┌──

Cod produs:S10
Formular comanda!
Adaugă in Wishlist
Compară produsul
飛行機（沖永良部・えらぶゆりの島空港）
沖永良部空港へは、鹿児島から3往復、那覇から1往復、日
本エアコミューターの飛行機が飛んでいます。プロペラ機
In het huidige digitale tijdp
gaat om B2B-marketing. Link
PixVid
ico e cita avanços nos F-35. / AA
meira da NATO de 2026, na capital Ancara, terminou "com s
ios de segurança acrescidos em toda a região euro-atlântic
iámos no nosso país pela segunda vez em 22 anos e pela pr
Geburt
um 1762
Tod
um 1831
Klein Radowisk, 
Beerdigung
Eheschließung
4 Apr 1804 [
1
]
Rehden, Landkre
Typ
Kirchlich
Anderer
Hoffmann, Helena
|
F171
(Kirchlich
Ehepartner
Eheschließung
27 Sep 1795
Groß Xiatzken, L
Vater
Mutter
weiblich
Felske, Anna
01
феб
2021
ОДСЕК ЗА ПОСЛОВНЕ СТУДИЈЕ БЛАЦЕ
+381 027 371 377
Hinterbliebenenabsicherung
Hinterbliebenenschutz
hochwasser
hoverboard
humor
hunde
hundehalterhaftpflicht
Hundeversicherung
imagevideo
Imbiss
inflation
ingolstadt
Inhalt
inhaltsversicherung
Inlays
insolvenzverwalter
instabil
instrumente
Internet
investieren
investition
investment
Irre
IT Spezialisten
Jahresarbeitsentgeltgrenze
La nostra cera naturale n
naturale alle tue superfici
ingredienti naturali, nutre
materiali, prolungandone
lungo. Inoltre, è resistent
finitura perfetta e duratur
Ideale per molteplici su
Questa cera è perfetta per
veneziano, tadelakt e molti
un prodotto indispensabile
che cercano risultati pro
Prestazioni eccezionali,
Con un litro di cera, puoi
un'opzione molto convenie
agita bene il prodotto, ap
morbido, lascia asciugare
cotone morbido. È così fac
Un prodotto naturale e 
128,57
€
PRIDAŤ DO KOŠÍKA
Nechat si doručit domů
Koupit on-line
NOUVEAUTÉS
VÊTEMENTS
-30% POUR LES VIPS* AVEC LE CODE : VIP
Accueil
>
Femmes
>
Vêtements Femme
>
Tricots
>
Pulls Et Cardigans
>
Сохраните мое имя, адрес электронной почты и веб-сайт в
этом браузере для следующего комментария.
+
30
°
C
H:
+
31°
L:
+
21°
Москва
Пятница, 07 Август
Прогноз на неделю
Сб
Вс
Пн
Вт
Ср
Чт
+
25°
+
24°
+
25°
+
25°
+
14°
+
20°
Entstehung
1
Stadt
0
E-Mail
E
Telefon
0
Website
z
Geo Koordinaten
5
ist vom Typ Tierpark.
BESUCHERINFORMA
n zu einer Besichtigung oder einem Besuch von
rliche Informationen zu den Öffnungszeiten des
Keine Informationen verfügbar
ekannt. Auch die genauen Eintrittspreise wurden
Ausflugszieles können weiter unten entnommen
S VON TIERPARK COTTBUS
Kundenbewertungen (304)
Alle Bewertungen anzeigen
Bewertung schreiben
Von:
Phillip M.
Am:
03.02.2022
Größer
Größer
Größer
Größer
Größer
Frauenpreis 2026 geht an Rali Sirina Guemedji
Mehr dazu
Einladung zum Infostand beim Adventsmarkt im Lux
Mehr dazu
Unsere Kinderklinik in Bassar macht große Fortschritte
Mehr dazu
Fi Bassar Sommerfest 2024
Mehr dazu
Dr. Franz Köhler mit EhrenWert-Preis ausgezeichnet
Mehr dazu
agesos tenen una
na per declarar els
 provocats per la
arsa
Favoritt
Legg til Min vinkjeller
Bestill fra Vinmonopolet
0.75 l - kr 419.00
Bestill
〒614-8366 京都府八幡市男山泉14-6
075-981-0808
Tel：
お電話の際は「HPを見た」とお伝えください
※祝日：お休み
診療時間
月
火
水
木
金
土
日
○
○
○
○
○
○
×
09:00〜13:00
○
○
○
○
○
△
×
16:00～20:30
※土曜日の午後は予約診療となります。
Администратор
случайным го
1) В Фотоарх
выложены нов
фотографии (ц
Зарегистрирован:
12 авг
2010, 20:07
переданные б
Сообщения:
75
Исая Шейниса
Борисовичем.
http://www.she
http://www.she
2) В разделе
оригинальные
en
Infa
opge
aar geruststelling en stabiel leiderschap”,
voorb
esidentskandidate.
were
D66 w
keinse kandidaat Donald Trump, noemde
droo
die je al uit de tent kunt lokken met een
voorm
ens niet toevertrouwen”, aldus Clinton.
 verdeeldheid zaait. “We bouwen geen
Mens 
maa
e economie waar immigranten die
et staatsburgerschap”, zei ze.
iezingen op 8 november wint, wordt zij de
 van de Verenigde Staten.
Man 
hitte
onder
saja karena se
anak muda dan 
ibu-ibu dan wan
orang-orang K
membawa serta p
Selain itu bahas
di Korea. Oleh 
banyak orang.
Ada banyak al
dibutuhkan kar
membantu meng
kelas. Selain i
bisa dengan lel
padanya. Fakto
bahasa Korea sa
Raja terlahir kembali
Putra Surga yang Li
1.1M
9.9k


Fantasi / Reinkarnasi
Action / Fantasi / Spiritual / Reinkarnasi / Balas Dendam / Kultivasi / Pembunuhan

└──

* Task prompt
Reproduce the items above, putting "Tierversicherung" wherever "Hundeversicherung" appears and leaving everything else unchanged.

* Answer box
Cod produs:S10
Formular comanda!
Adaugă in Wishlist
Compară produsul
飛行機（沖永良部・えらぶゆりの島空港）
沖永良部空港へは、鹿児島から3往復、那覇から1往復、日
本エアコミューターの飛行機が飛んでいます。プロペラ機
In het huidige digitale tijdp
gaat om B2B-marketing. Link
PixVid
ico e cita avanços nos F-35. / AA
meira da NATO de 2026, na capital Ancara, terminou "com s
ios de segurança acrescidos em toda a região euro-atlântic
iámos no nosso país pela segunda vez em 22 anos e pela pr
Geburt
um 1762
Tod
um 1831
Klein Radowisk, 
Beerdigung
Eheschließung
4 Apr 1804 [
1
]
Rehden, Landkre
Typ
Kirchlich
Anderer
Hoffmann, Helena
|
F171
(Kirchlich
Ehepartner
Eheschließung
27 Sep 1795
Groß Xiatzken, L
Vater
Mutter
weiblich
Felske, Anna
01
феб
2021
ОДСЕК ЗА ПОСЛОВНЕ СТУДИЈЕ БЛАЦЕ
+381 027 371 377
Hinterbliebenenabsicherung
Hinterbliebenenschutz
hochwasser
hoverboard
humor
hunde
hundehalterhaftpflicht
Tierversicherung
imagevideo
Imbiss
inflation
ingolstadt
Inhalt
inhaltsversicherung
Inlays
insolvenzverwalter
instabil
instrumente
Internet
investieren
investition
investment
Irre
IT Spezialisten
Jahresarbeitsentgeltgrenze
La nostra cera naturale n
naturale alle tue superfici
ingredienti naturali, nutre
materiali, prolungandone
lungo. Inoltre, è resistent
finitura perfetta e duratur
Ideale per molteplici su
Questa cera è perfetta per
veneziano, tadelakt e molti
un prodotto indispensabile
che cercano risultati pro
Prestazioni eccezionali,
Con un litro di cera, puoi
un'opzione molto convenie
agita bene il prodotto, ap
morbido, lascia asciugare
cotone morbido. È così fac
Un prodotto naturale e 
128,57
€
PRIDAŤ DO KOŠÍKA
Nechat si doručit domů
Koupit on-line
NOUVEAUTÉS
VÊTEMENTS
-30% POUR LES VIPS* AVEC LE CODE : VIP
Accueil
>
Femmes
>
Vêtements Femme
>
Tricots
>
Pulls Et Cardigans
>
Сохраните мое имя, адрес электронной почты и веб-сайт в
этом браузере для следующего комментария.
+
30
°
C
H:
+
31°
L:
+
21°
Москва
Пятница, 07 Август
Прогноз на неделю
Сб
Вс
Пн
Вт
Ср
Чт
+
25°
+
24°
+
25°
+
25°
+
14°
+
20°
Entstehung
1
Stadt
0
E-Mail
E
Telefon
0
Website
z
Geo Koordinaten
5
ist vom Typ Tierpark.
BESUCHERINFORMA
n zu einer Besichtigung oder einem Besuch von
rliche Informationen zu den Öffnungszeiten des
Keine Informationen verfügbar
ekannt. Auch die genauen Eintrittspreise wurden
Ausflugszieles können weiter unten entnommen
S VON TIERPARK COTTBUS
Kundenbewertungen (304)
Alle Bewertungen anzeigen
Bewertung schreiben
Von:
Phillip M.
Am:
03.02.2022
Größer
Größer
Größer
Größer
Größer
Frauenpreis 2026 geht an Rali Sirina Guemedji
Mehr dazu
Einladung zum Infostand beim Adventsmarkt im Lux
Mehr dazu
Unsere Kinderklinik in Bassar macht große Fortschritte
Mehr dazu
Fi Bassar Sommerfest 2024
Mehr dazu
Dr. Franz Köhler mit EhrenWert-Preis ausgezeichnet
Mehr dazu
agesos tenen una
na per declarar els
 provocats per la
arsa
Favoritt
Legg til Min vinkjeller
Bestill fra Vinmonopolet
0.75 l - kr 419.00
Bestill
〒614-8366 京都府八幡市男山泉14-6
075-981-0808
Tel：
お電話の際は「HPを見た」とお伝えください
※祝日：お休み
診療時間
月
火
水
木
金
土
日
○
○
○
○
○
○
×
09:00〜13:00
○
○
○
○
○
△
×
16:00～20:30
※土曜日の午後は予約診療となります。
Администратор
случайным го
1) В Фотоарх
выложены нов
фотографии (ц
Зарегистрирован:
12 авг
2010, 20:07
переданные б
Сообщения:
75
Исая Шейниса
Борисовичем.
http://www.she
http://www.she
2) В разделе
оригинальные
en
Infa
opge
aar geruststelling en stabiel leiderschap”,
voorb
esidentskandidate.
were
D66 w
keinse kandidaat Donald Trump, noemde
droo
die je al uit de tent kunt lokken met een
voorm
ens niet toevertrouwen”, aldus Clinton.
 verdeeldheid zaait. “We bouwen geen
Mens 
maa
e economie waar immigranten die
et staatsburgerschap”, zei ze.
iezingen op 8 november wint, wordt zij de
 van de Verenigde Staten.
Man 
hitte
onder
saja karena se
anak muda dan 
ibu-ibu dan wan
orang-orang K
membawa serta p
Selain itu bahas
di Korea. Oleh 
banyak orang.
Ada banyak al
dibutuhkan kar
membantu meng
kelas. Selain i
bisa dengan lel
padanya. Fakto
bahasa Korea sa
Raja terlahir kembali
Putra Surga yang Li
1.1M
9.9k


Fantasi / Reinkarnasi
Action / Fantasi / Spiritual / Reinkarnasi / Balas Dendam / Kultivasi / Pembunuhan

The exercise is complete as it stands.